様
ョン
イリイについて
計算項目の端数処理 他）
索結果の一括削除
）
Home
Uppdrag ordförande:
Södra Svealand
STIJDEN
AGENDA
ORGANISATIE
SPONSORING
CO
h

*-*-*

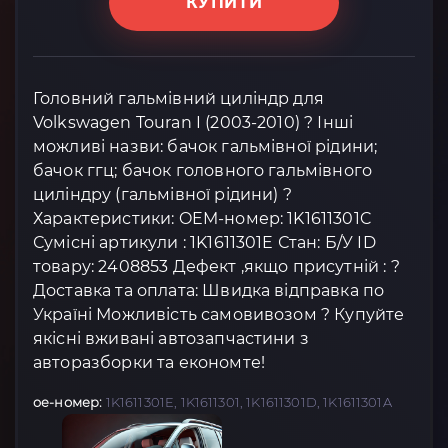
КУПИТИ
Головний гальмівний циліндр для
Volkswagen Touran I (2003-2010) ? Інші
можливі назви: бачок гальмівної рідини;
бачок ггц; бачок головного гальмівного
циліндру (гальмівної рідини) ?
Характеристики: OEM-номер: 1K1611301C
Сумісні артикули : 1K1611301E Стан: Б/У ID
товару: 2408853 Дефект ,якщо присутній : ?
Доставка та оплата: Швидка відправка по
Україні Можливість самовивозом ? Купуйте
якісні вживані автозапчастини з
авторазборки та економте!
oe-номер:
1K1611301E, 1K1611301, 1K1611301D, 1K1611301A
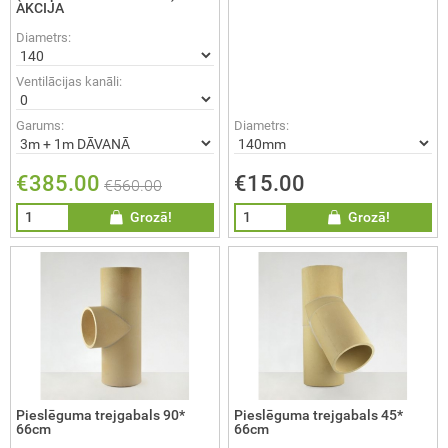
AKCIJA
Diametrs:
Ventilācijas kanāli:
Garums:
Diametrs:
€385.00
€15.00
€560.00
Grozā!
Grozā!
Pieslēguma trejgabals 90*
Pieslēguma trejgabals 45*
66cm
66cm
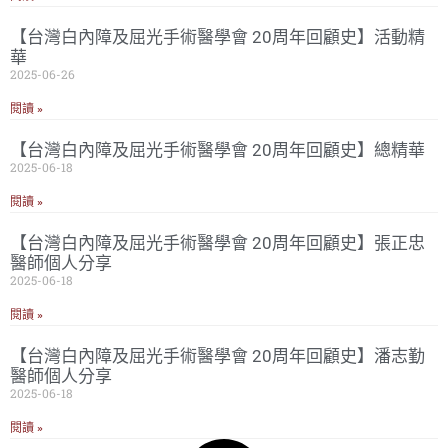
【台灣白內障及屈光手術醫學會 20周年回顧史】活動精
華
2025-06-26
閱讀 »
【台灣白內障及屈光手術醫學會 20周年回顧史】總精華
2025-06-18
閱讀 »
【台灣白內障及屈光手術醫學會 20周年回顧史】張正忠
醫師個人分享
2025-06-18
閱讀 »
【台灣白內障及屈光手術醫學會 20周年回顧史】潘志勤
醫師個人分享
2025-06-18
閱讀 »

*-*-*

### TO DO
Return each line of the listing above that contains the string "рідини". Case counts.

### EXERCISE OUTPUT
можливі назви: бачок гальмівної рідини;
циліндру (гальмівної рідини) ?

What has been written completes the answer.